Multiway branching is ancient, and it's not used much because it's very inefficient. At least half of the instruction stream after a branch will be canceled, two branches deep it is 75% and so on. No matter how much parallelism ou throw at this there are only marginal gains to made (exponential increase in number of execution units for a linear increase in depth). It still doesn't get around data dependencies which will be the major bottleneck if looking that far ahead in the instruction stream.
Having read the articles that were easy to get to, and the abstract of the PhD student: this is buzzword bollocks. There is no innovation in what they have done. As other people have pointed out this is a vector / datastream architecture. It's not a very good one at that. Although it has the "potential" to scale to terraflops, so does my toothbrush. On a 130 process they can fit 2 cores with 32-wide dispatch clocked at 500Mhz. My 7800 is fab'ed on a 130 process with 24*4*4 = 384 operation wide vector dispatch. This prototype would hit about 16 billion ops/sec, versus 180 Gflop on the 7800. This is a long way from terraflops, and doesn't convince me that it can scale.
As the 7800 is close to a systolic model there is a limited class of programs that can be executed; but those that are in that class exhibit (near)perfect parallelism and so have zero hit from memory access costs. Actually the internal bandwidth on the 7800 is a bottleneck for some computations but I'm just going for coarse detail here.
Edge appears mix and match ideas from several parallel designs; every one of which suffers from hard code generation problems. I suspect that the only sample applications that hit 32 ops / cycle are media apps (or dataflow problems as they used to be called) which normal architectures run at high speed anyway.
Interesting research, as it's always good to see people explore different designs, but it sounds overhyped and I believe that it has zero commercial appeal. Finally, as a sidenote, you are right about cache latencies being a memory defect rather than processor but there are ways around it. If you are willing to limit yourself to a certain class of applications (roughly the same one that executes well on most parallel architectures such as this, or GPUs) then you can completely avoid the latency. This provides a much bigger performance hike than any other technique as memory latency is a dominating factor in most runtimes. The only snag is that it is very hard to do, requires different fabrication technology (largely solved now), and lots of compiler advances... If you're interested then google for intelligent ram. It's about a decade of research now...
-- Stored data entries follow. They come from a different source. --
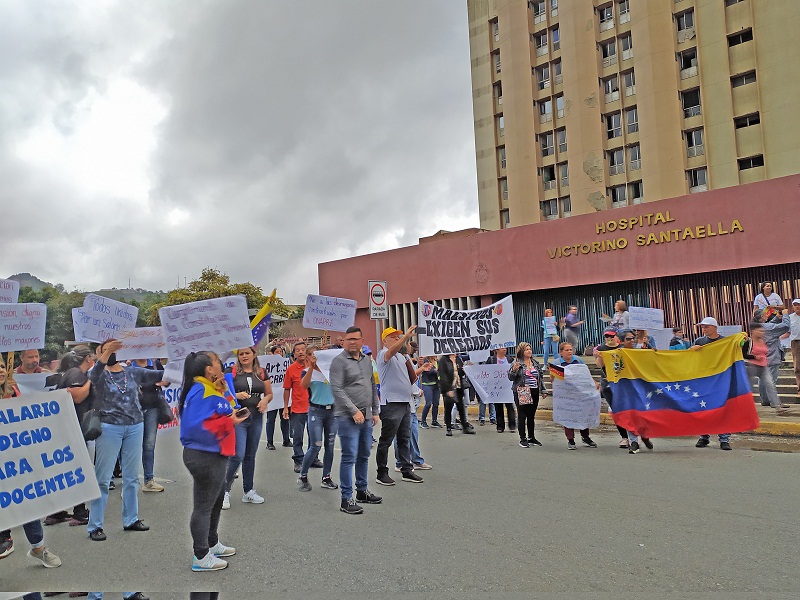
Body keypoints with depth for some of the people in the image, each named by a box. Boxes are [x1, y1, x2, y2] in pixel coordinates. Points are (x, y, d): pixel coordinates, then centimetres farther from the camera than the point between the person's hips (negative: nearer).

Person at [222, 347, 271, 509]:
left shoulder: (261, 373, 7)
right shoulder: (231, 372, -2)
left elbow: (269, 393, 13)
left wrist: (265, 400, -8)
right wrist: (236, 395, -21)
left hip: (256, 418, 4)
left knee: (250, 456, 13)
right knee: (237, 455, -10)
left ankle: (248, 491, 24)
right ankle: (225, 491, 5)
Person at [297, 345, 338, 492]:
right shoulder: (307, 371, 0)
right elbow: (304, 385, -19)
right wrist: (311, 366, -27)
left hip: (332, 410, 3)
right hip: (316, 410, -3)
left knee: (330, 445, 6)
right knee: (315, 446, -7)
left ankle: (326, 478, 17)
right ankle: (303, 477, 10)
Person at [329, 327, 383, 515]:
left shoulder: (367, 360, 14)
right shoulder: (339, 361, -9)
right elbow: (337, 390, -16)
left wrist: (375, 411, 15)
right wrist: (354, 411, -19)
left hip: (366, 416, 7)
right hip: (347, 417, -7)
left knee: (364, 456, 16)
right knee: (349, 457, -6)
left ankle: (362, 491, 29)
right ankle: (346, 499, 1)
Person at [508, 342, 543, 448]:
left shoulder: (535, 363, 12)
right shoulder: (516, 363, -5)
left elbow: (540, 377, 20)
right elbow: (511, 377, -7)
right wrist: (514, 370, -26)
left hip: (534, 393, 5)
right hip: (522, 394, -5)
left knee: (531, 416, 12)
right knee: (522, 416, -3)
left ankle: (531, 437, 21)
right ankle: (523, 439, 3)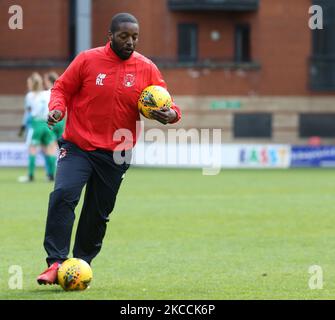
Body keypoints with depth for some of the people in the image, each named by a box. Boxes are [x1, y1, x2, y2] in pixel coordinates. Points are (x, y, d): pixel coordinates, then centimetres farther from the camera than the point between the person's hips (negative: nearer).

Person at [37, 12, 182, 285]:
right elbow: (62, 88, 5)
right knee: (63, 195, -21)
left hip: (115, 154, 2)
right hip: (78, 147, -2)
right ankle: (56, 262, -19)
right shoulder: (87, 60, -4)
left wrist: (170, 114, -16)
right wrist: (57, 108, -15)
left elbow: (163, 104, 7)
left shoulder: (147, 69, 1)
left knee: (99, 212, 7)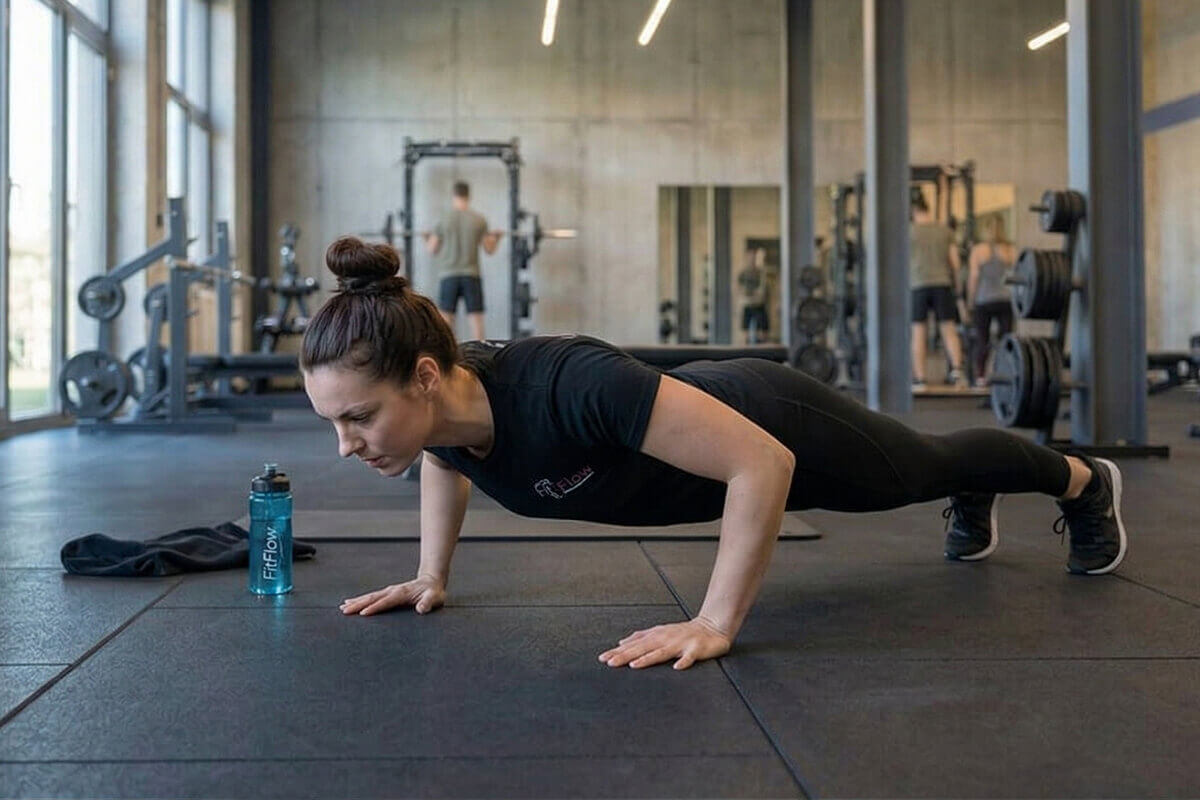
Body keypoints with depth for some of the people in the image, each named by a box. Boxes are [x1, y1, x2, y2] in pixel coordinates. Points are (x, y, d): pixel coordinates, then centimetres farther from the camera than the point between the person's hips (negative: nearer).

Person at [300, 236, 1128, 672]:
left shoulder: (563, 387, -47)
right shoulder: (440, 401, -25)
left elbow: (763, 462, -42)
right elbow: (447, 459, 3)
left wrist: (716, 625, -39)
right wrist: (432, 574, -3)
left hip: (769, 427, -6)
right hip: (696, 408, 6)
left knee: (923, 467, 24)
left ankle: (1084, 481, 55)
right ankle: (977, 503, 68)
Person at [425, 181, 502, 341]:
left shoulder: (443, 220, -2)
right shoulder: (479, 221, -1)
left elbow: (432, 249, 2)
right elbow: (489, 249, 3)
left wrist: (427, 238, 23)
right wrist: (497, 237, 22)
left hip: (448, 275, 0)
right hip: (471, 275, 0)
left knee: (446, 316, 4)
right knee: (476, 316, 2)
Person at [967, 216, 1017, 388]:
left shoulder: (978, 250, 1)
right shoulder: (1011, 250, 5)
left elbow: (973, 278, -2)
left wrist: (971, 301, 6)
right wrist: (1014, 298, 13)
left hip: (983, 300, -1)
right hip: (1006, 300, 1)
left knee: (982, 340, 5)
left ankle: (980, 376, 4)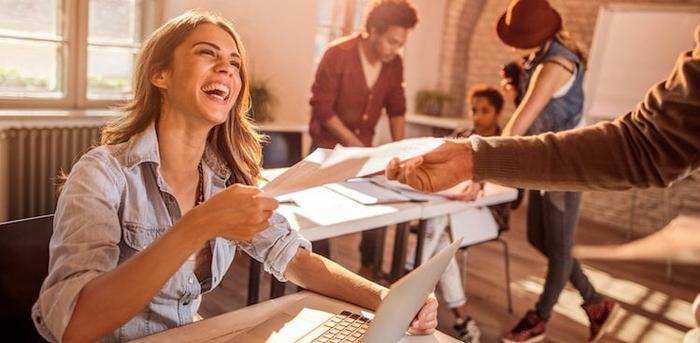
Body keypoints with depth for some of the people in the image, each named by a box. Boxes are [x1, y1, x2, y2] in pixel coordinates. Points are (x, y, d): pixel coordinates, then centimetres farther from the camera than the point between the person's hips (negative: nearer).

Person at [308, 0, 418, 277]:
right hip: (328, 146, -4)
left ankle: (369, 269, 25)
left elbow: (396, 109, 4)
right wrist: (353, 144, -22)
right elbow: (322, 108, -19)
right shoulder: (337, 54, -20)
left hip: (364, 147, 4)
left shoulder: (395, 63, -5)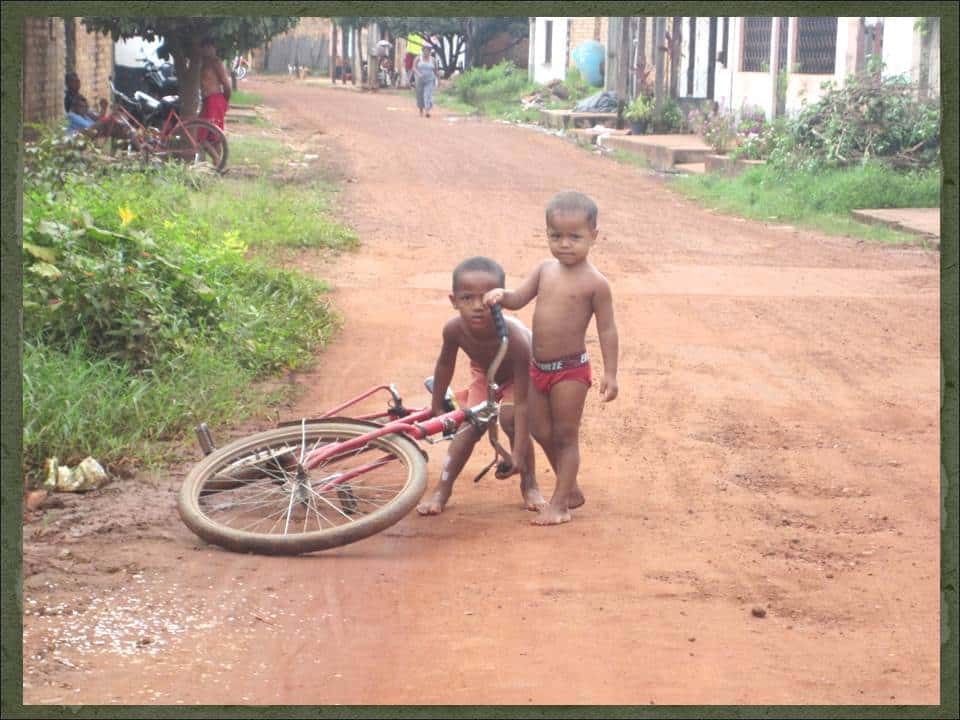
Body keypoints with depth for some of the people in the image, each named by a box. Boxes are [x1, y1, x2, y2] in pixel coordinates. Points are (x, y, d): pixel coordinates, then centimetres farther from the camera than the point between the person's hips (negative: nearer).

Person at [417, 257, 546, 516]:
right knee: (470, 426, -11)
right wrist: (437, 407, 3)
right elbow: (445, 364, -9)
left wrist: (518, 454, -46)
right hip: (485, 373, 3)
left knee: (510, 418, -24)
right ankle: (442, 490, -3)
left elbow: (522, 404, -43)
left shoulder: (515, 339, -46)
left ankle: (529, 485, -4)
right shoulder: (455, 329, -35)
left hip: (518, 374, -3)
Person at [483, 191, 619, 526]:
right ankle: (571, 488, 33)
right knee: (541, 432, 16)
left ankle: (560, 502, 12)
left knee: (565, 436, 2)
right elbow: (518, 299, 7)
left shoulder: (595, 283, -13)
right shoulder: (546, 270, 5)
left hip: (571, 370, -7)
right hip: (539, 366, 7)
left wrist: (610, 374, -14)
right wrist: (501, 294, -16)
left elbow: (607, 330, -11)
Slashdot: where don knuth is an idiot because he cant grasp the awesome power of php
No, it isn't. The TRIPS group has done some really interesting things with compilers, for example. They've managed to have the compiler break up code into packets and schedule them on the processor array so that dependencies flow nicely across the grid. That is not an easy problem to tackle. This is very good research.
That's not the point of research. The point of research is to explore problems no one has tackled before, of course always with an eye toward future technology trends.